Q. I get overly sweaty. It can be uncomfortable and it can be embarrassing. I have had it a long time. It only happens on parts, not all of my body. I have seen the doctor. Do you have any suggestions?
A. Thank you for the detail. If someone has suddenly started sweating excessively or if they are having even mild night sweats, or if sweating is interfering with their life – physically or emotionally, the NHS advice is to see their GP (see the following in to the NHS website – http://www.nhs.uk/Conditions/Hyperhidrosis/Pages/Introduction.aspx ) so that the GP can check whether there is an underlying cause and to look at advice and help.
The NHS website expresses concern that many do seek medical help due to embarrassment or because that think nothing can be done but that help is available.
Your experience of sweating is very likely to be included, as standard, in a consultation with a Traditional Acupuncturist or Tui Na (Chinese Therapeutic Massage) Practitioner. They would initially wish you know whether you find it hard, ok, or too easy to sweat and whether you have night sweats. The answers to this are part of establishing the pattern or patterns of disharmony being experienced by that person.
One question will then lead to another to follow this process of identification, although the questions may not appear linked. Questions will include health, well-being and life style. It is the overall picture of what you are experiencing that counts rather than a single symptom.
Sweating in the daytime can be, within Chinese Medicine theory, due to a deficiency of Qi, as it takes sufficient Qi to appropriately control sweating. Sweating in the night can be, but not always, a deficiency of Yin (Yin is in effect, your cooling, more fluid side), as may be seen in menopause. In both day and night sweating, there may instead be an excess of something in the body rather than a deficiency that is part of the picture, or possibly both. Further questioning then takes this into more detail, such as questioning triggers to the sweating and where it occurs on head, limbs or body.
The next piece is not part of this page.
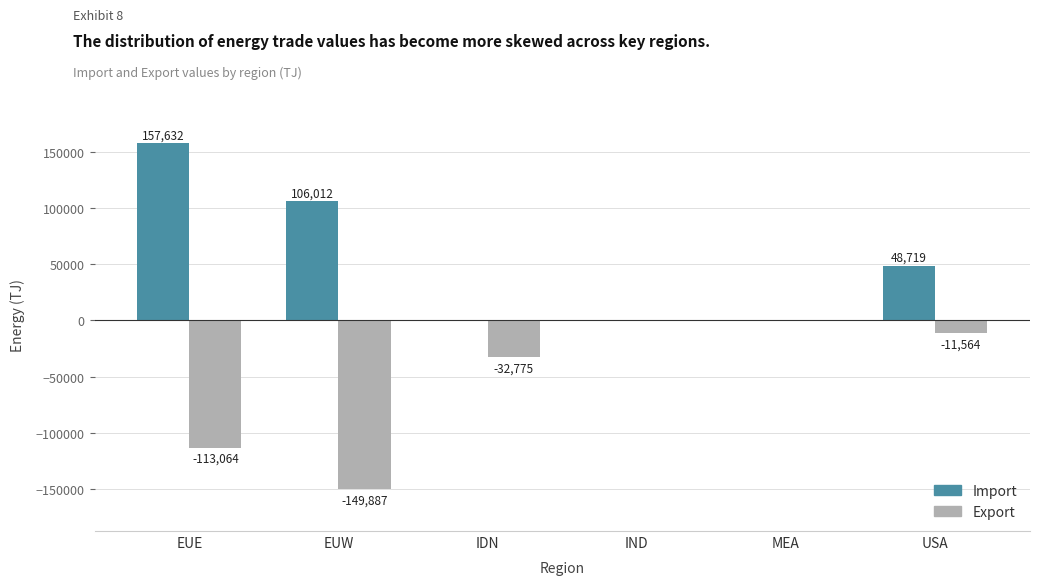

What are all the series names shown in the legend?

Import, Export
As well as these questions, the Traditional Practitioner would then take your pulse and look at your tongue to gain further information. The information gathered, the basic Traditional Acupuncture or Tui Na theory, is to clear where there are excesses and to nourish where there are deficiencies, as well as looking at appropriate life style advice. The overall purpose, to try to assist with the disharmony or the underlying cause.
For peace of mind, please use properly qualified practitioners, who are members of a professional body, such as, the British Acupuncture Council (BAcC).